§ **Dataset items**
----

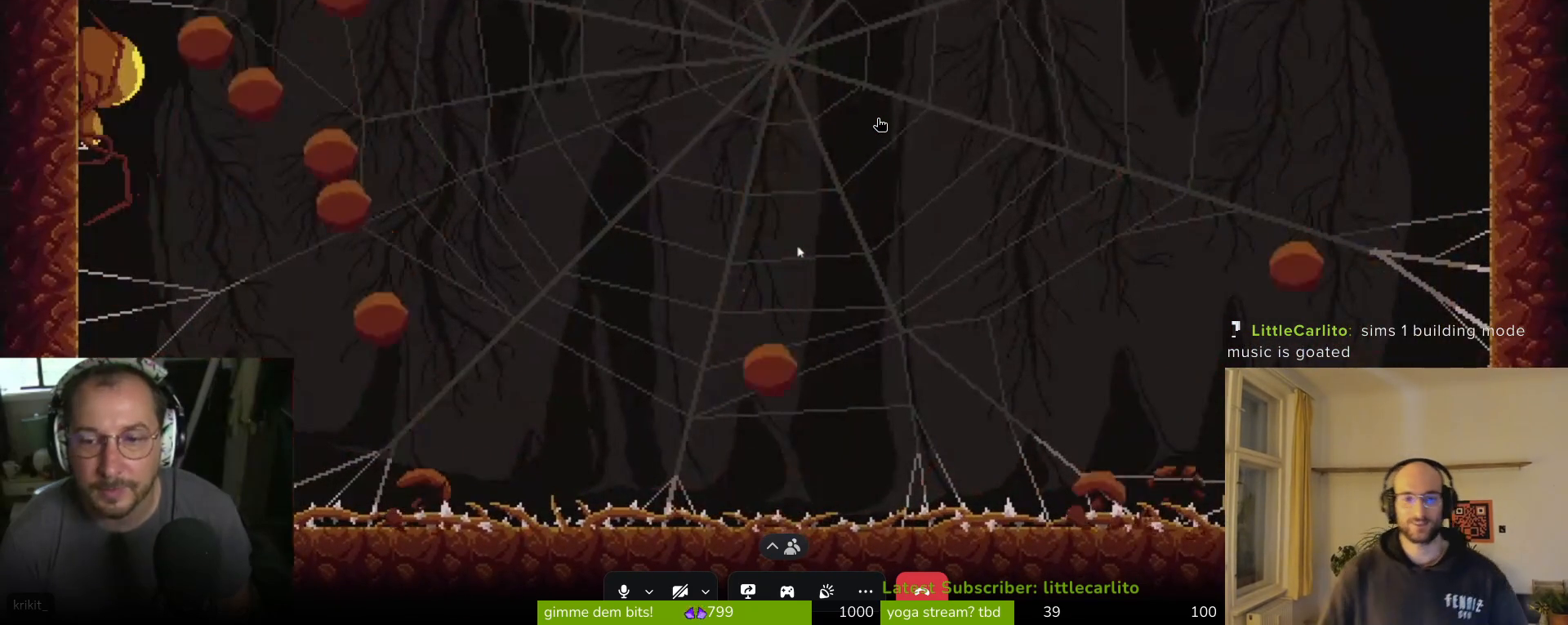
{"buttons": [], "left_stick": "center", "events": [[167, "left_stick", "center"]]}
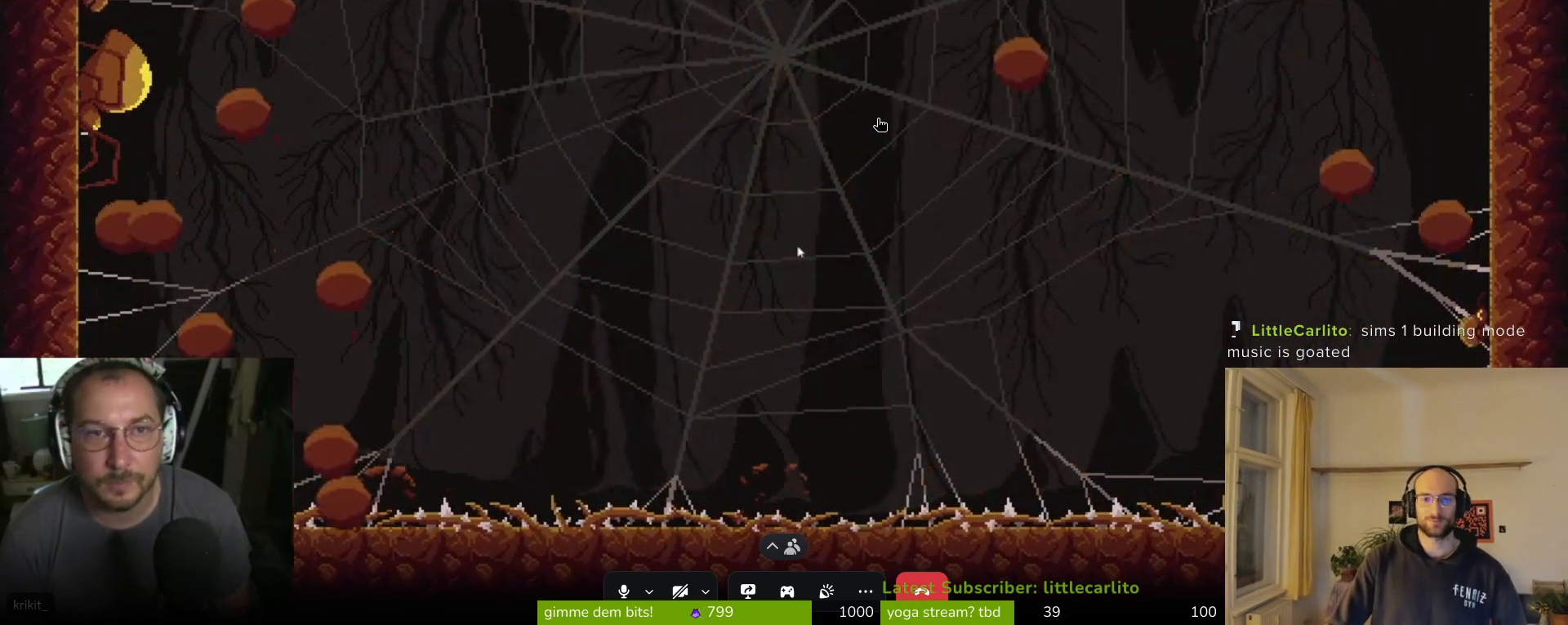
{"buttons": [], "left_stick": "center", "events": []}
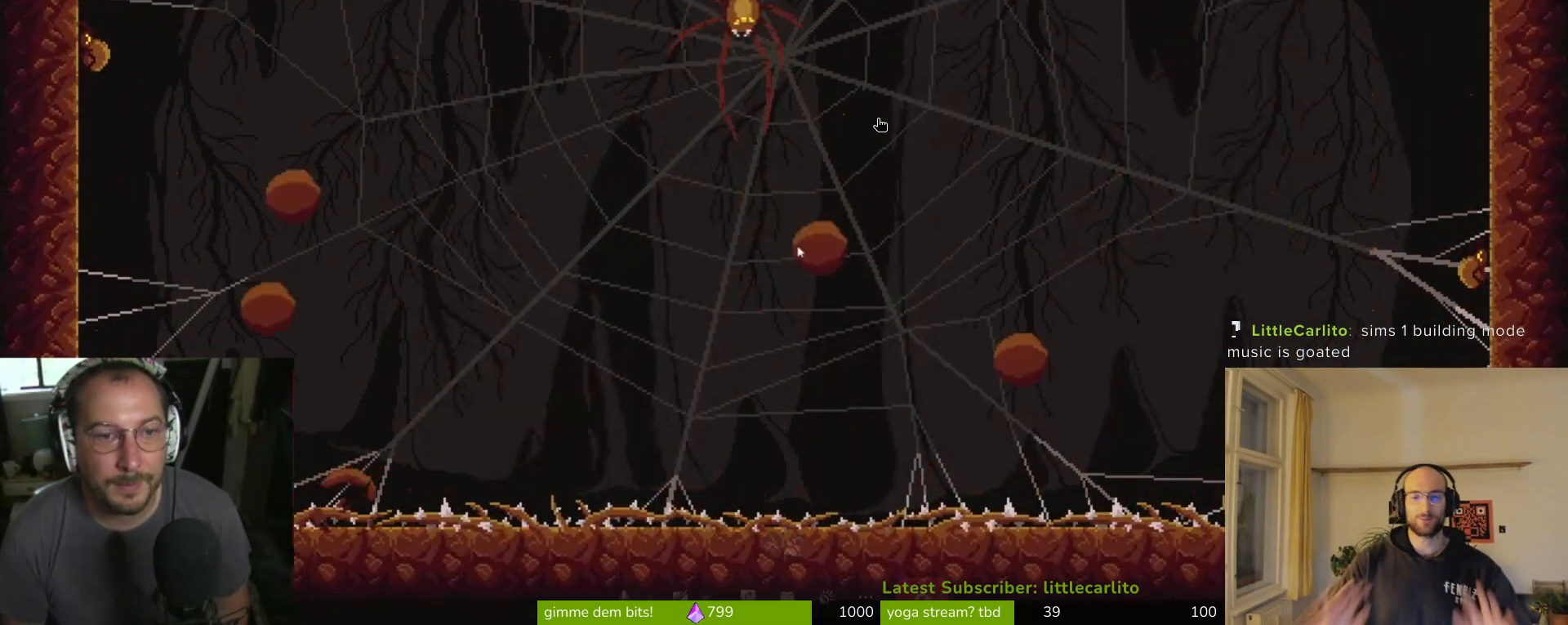
{"buttons": [], "left_stick": "center", "events": []}
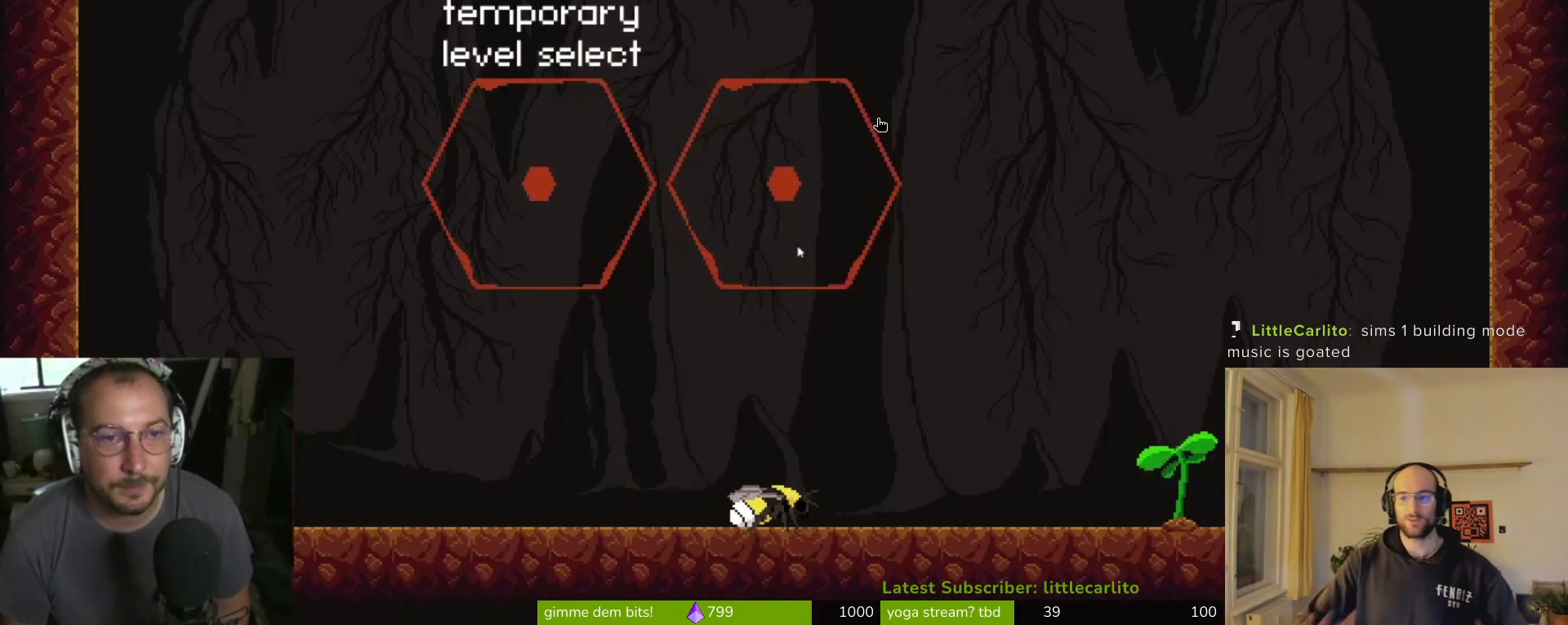
{"buttons": [], "left_stick": "left", "events": [[500, "left_stick", "left"]]}
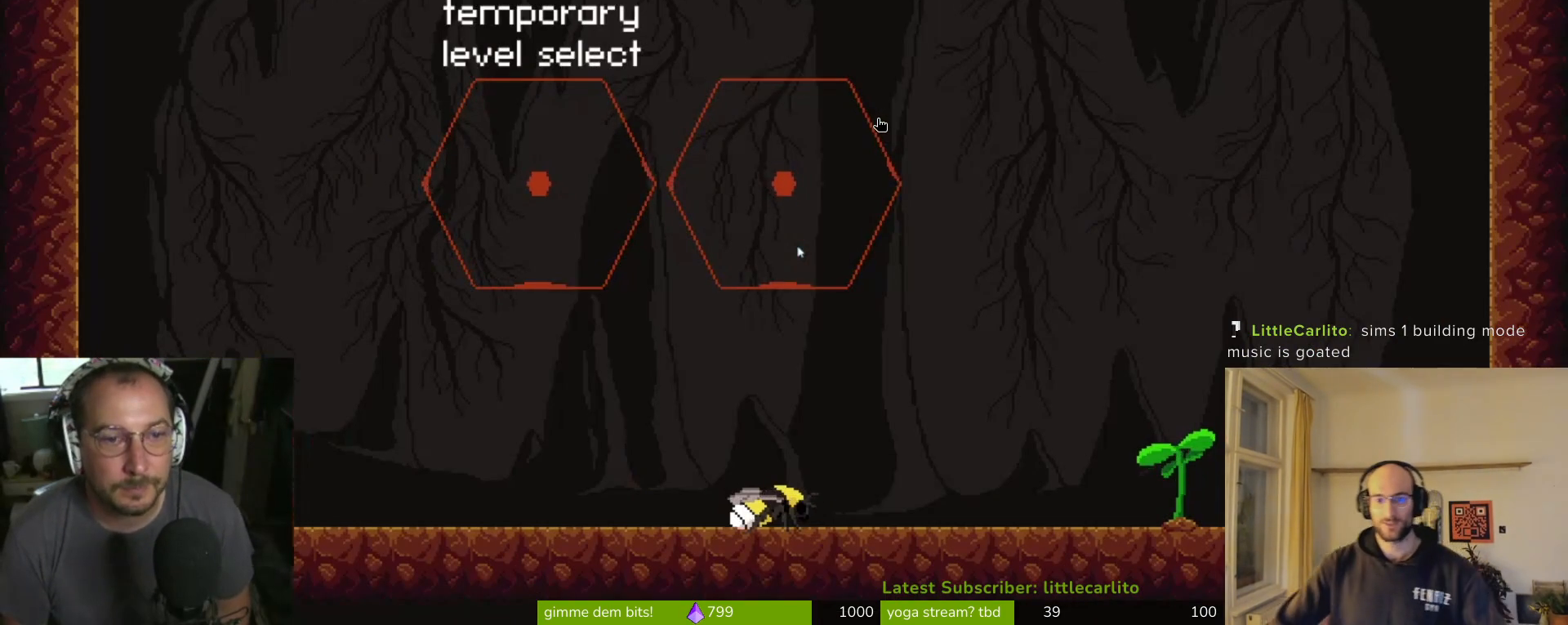
{"buttons": ["CROSS"], "left_stick": "left", "events": [[167, "left_stick", "center"], [233, "left_stick", "left"], [333, "CROSS", "down"]]}
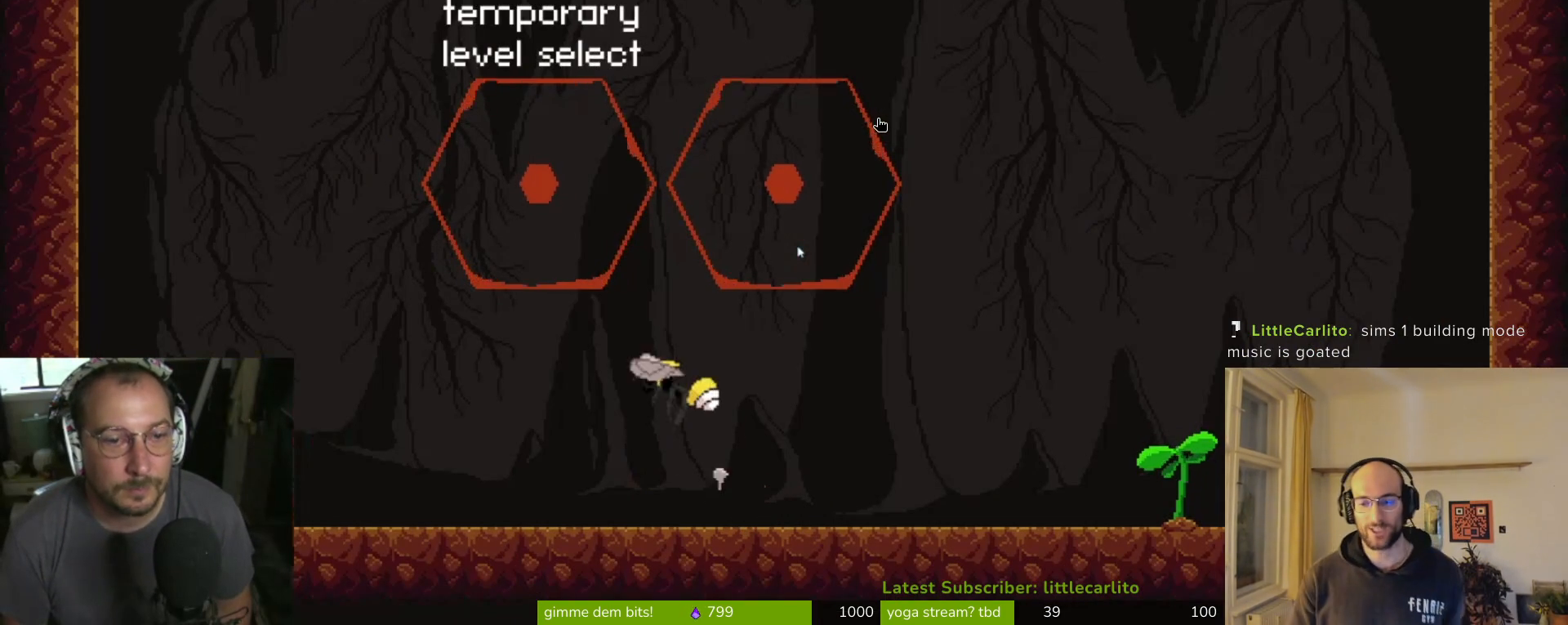
{"buttons": [], "left_stick": "up-left", "events": [[67, "left_stick", "up-left"], [100, "CROSS", "up"], [233, "CROSS", "down"], [400, "CROSS", "up"]]}
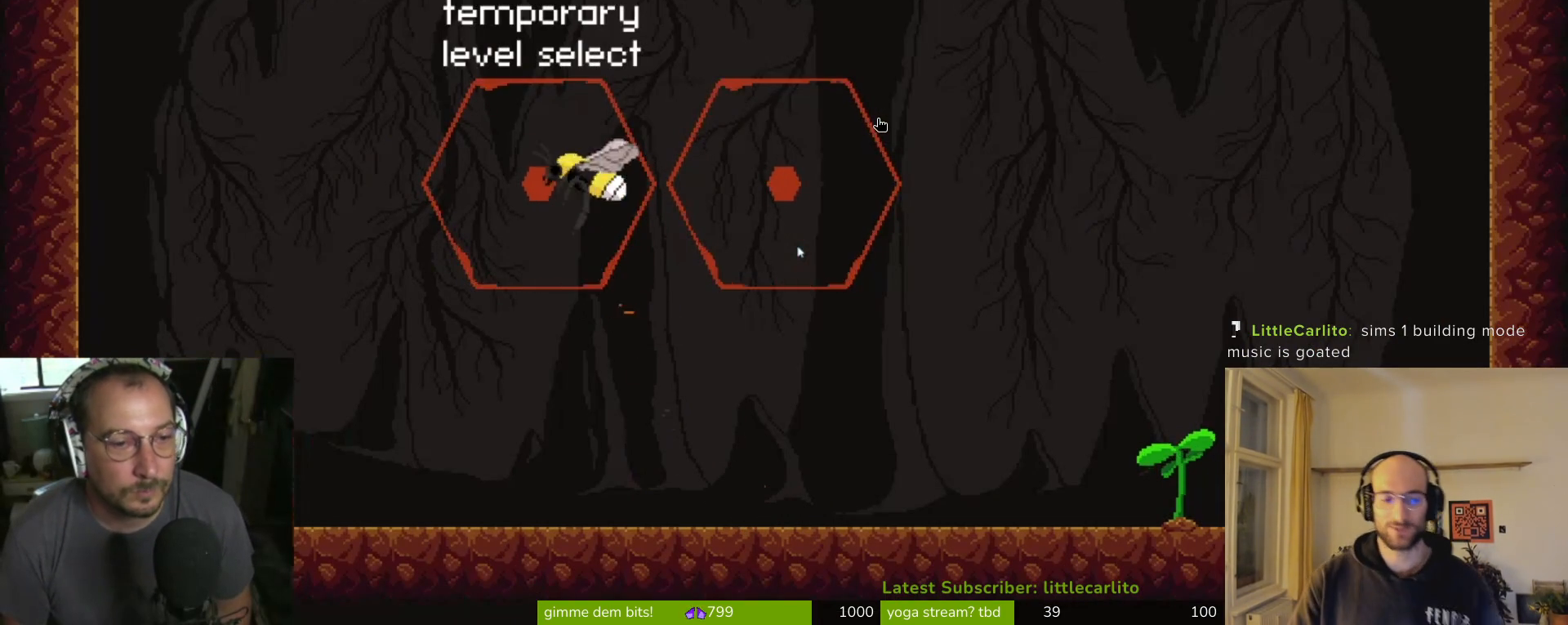
{"buttons": [], "left_stick": "center", "events": [[267, "left_stick", "center"]]}
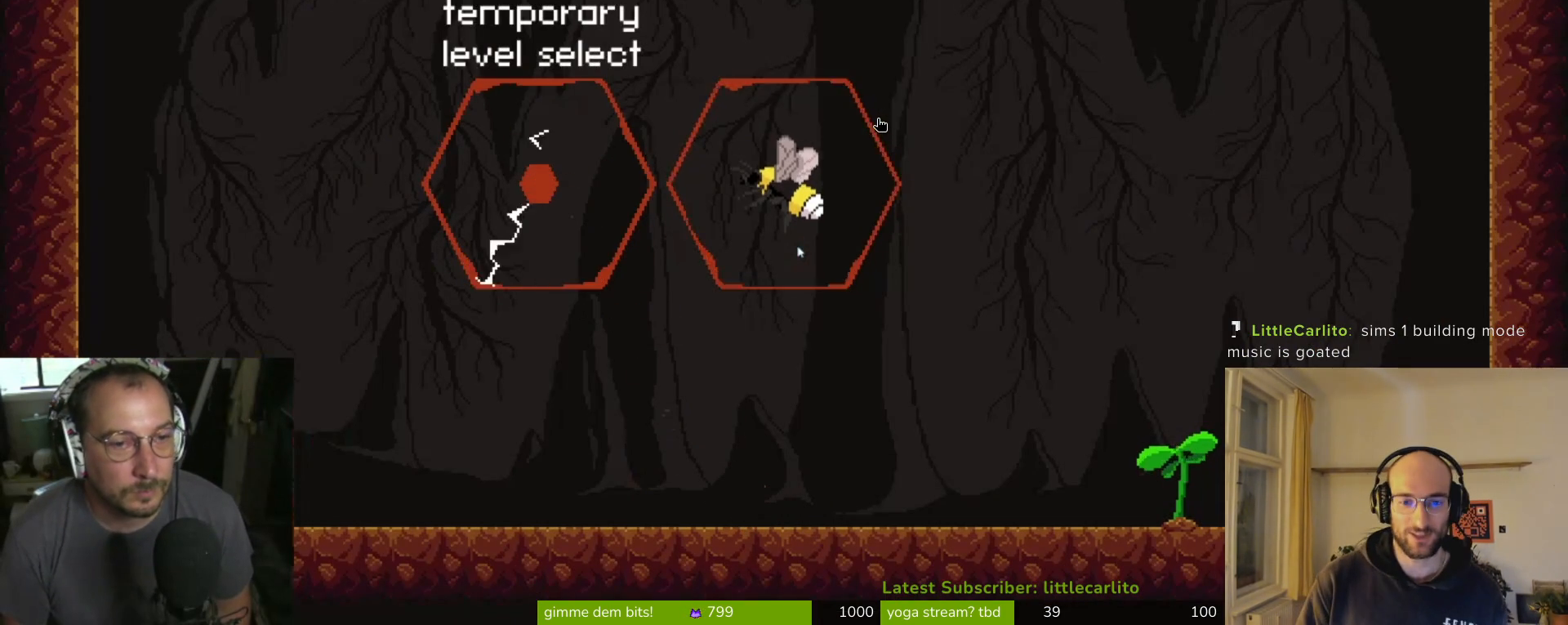
{"buttons": [], "left_stick": "center", "events": []}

----

§ **WORK TO BE COMPLETED**
After removing the pictures, set down every record above exactly as it stands.

§ **EXERCISE SOLUTION**
{"buttons": [], "left_stick": "center", "events": [[167, "left_stick", "center"]]}
{"buttons": [], "left_stick": "center", "events": []}
{"buttons": [], "left_stick": "center", "events": []}
{"buttons": [], "left_stick": "left", "events": [[500, "left_stick", "left"]]}
{"buttons": ["CROSS"], "left_stick": "left", "events": [[167, "left_stick", "center"], [233, "left_stick", "left"], [333, "CROSS", "down"]]}
{"buttons": [], "left_stick": "up-left", "events": [[67, "left_stick", "up-left"], [100, "CROSS", "up"], [233, "CROSS", "down"], [400, "CROSS", "up"]]}
{"buttons": [], "left_stick": "center", "events": [[267, "left_stick", "center"]]}
{"buttons": [], "left_stick": "center", "events": []}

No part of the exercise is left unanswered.